YOUR GOAL:
Exactly as they appear, output all of the records. Skip any images.

SOURCE RECORDS:

┌────────

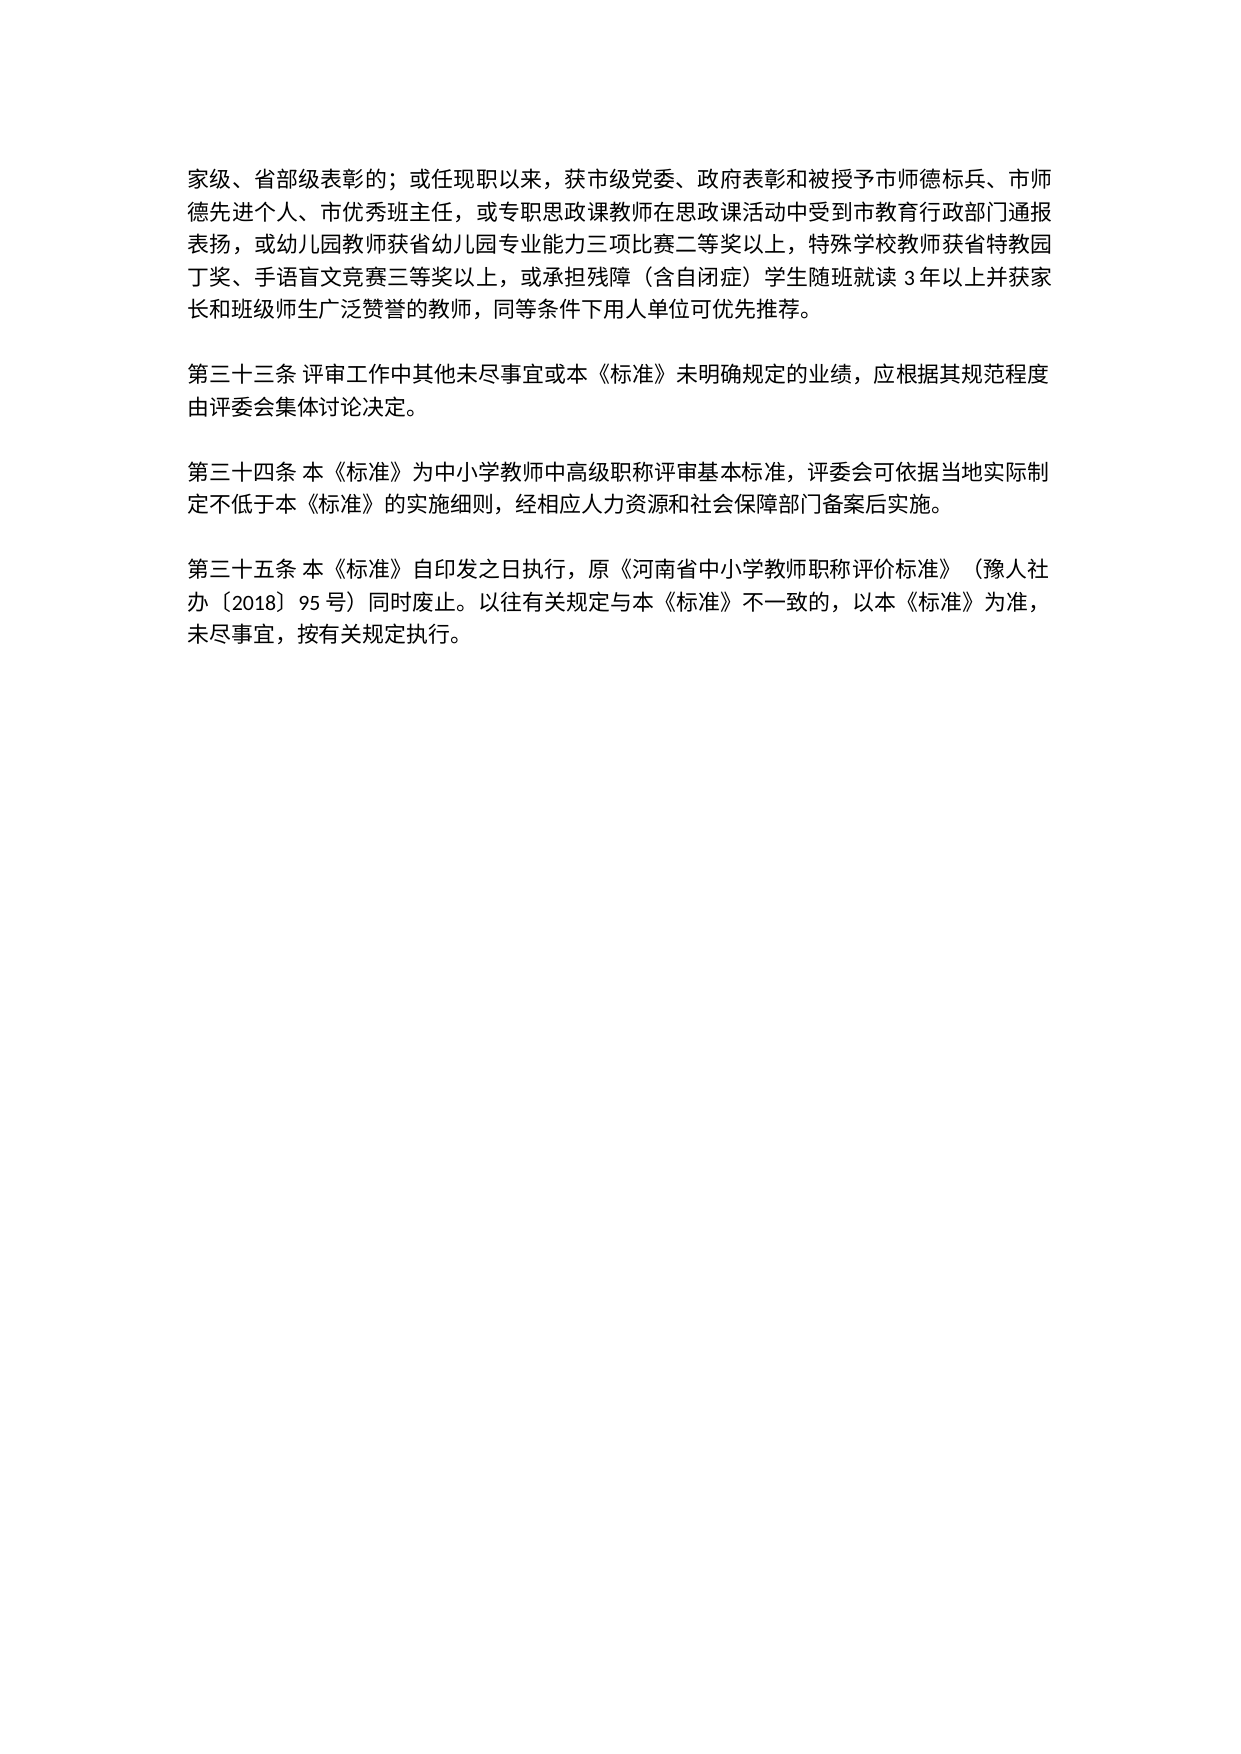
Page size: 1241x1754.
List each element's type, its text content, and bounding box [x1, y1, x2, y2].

text 第三十五条 本《标准》自印发之日执行，原《河南省中小学教师职称评价标准》（豫人社办〔2018〕95号）同时废止。以往有关规定与本《标准》不一致的，以本《标准》为准，未尽事宜，按有关规定执行。 [187, 552, 1053, 649]
text 第三十三条 评审工作中其他未尽事宜或本《标准》未明确规定的业绩，应根据其规范程度，由评委会集体讨论决定。 [187, 357, 1053, 422]
text 第三十四条 本《标准》为中小学教师中高级职称评审基本标准，评委会可依据当地实际制定不低于本《标准》的实施细则，经相应人力资源和社会保障部门备案后实施。 [187, 454, 1053, 519]
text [187, 162, 1053, 324]
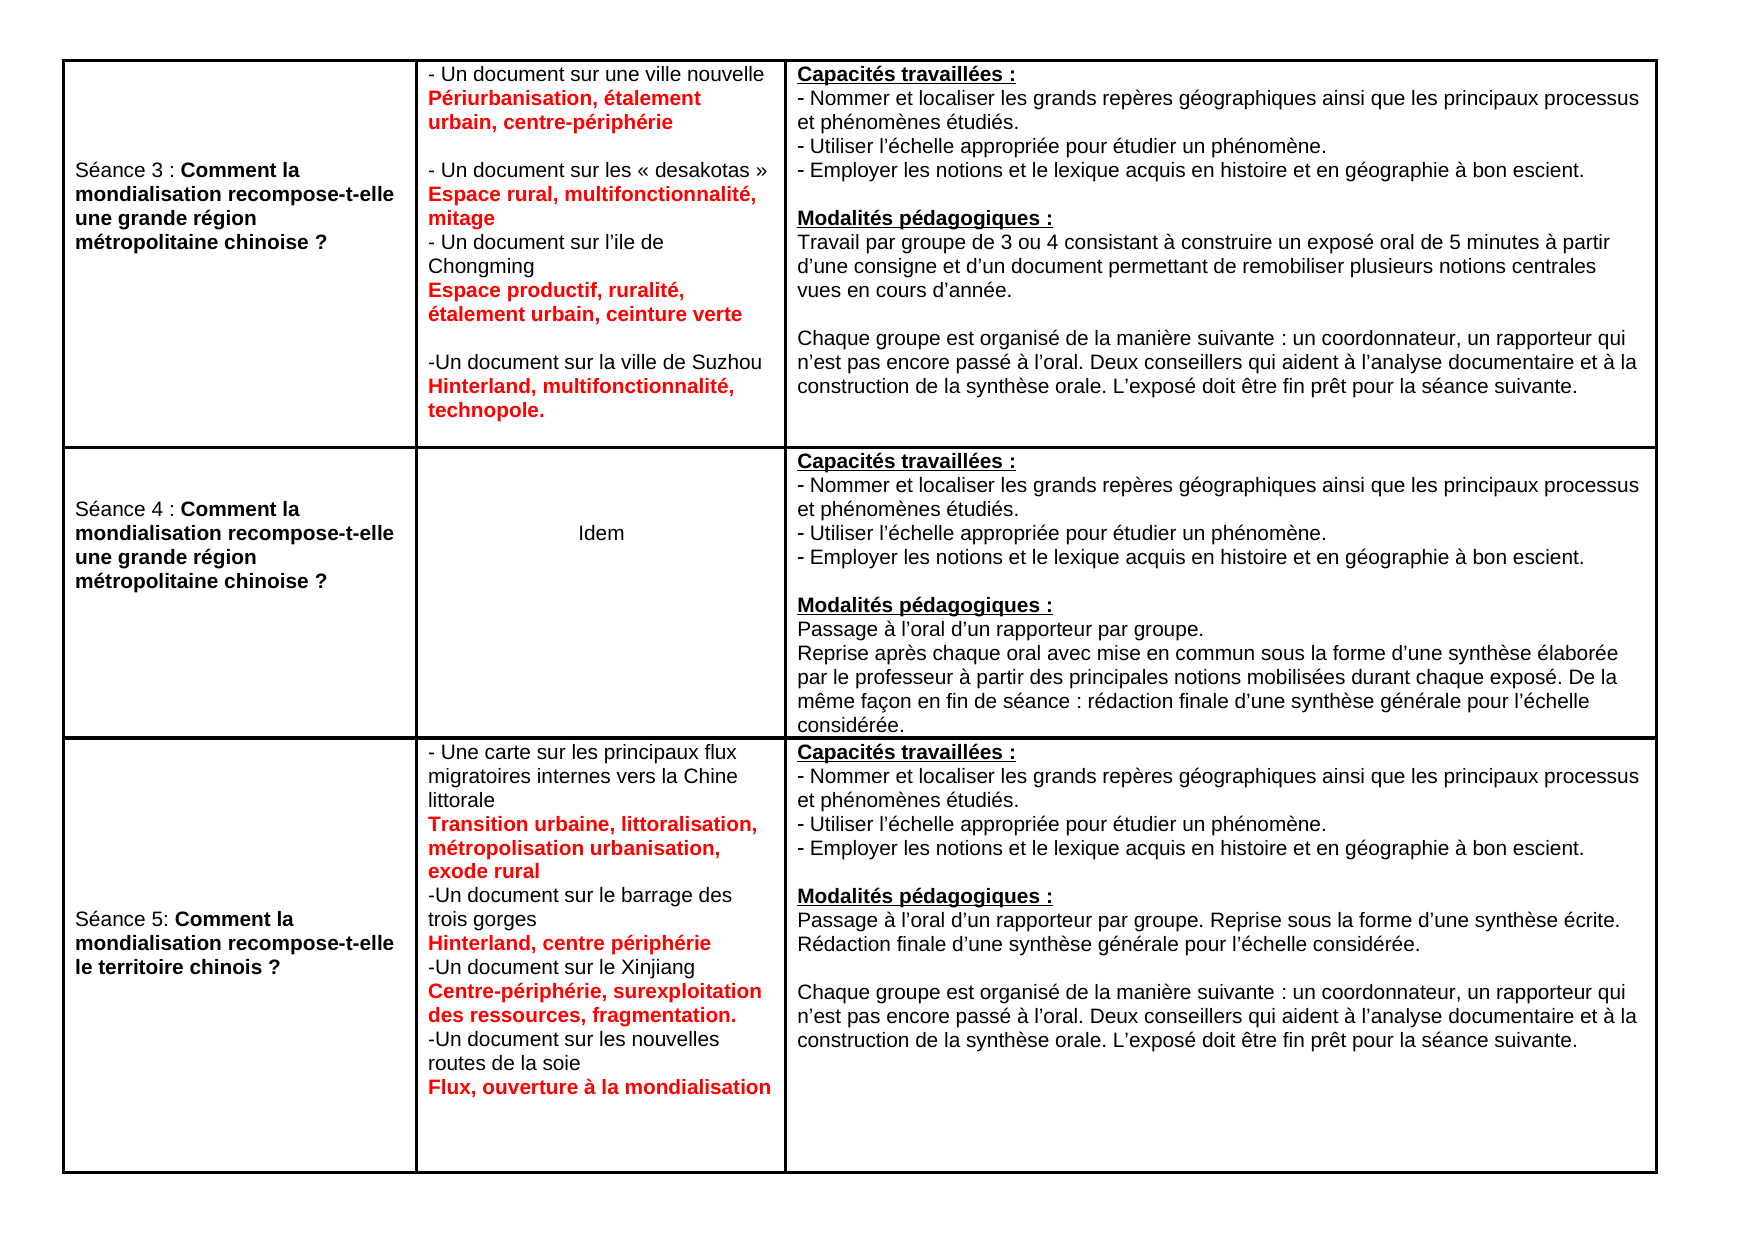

└────────

ANSWER SPACE:
Page size: 1241x1754.
List each element's type, its text content, and bounding box [x1, y1, x2, y2].

text 第三十五条 本《标准》自印发之日执行，原《河南省中小学教师职称评价标准》（豫人社办〔2018〕95号）同时废止。以往有关规定与本《标准》不一致的，以本《标准》为准，未尽事宜，按有关规定执行。 [187, 552, 1053, 649]
text 第三十三条 评审工作中其他未尽事宜或本《标准》未明确规定的业绩，应根据其规范程度，由评委会集体讨论决定。 [187, 357, 1053, 422]
text 第三十四条 本《标准》为中小学教师中高级职称评审基本标准，评委会可依据当地实际制定不低于本《标准》的实施细则，经相应人力资源和社会保障部门备案后实施。 [187, 454, 1053, 519]
text [187, 162, 1053, 324]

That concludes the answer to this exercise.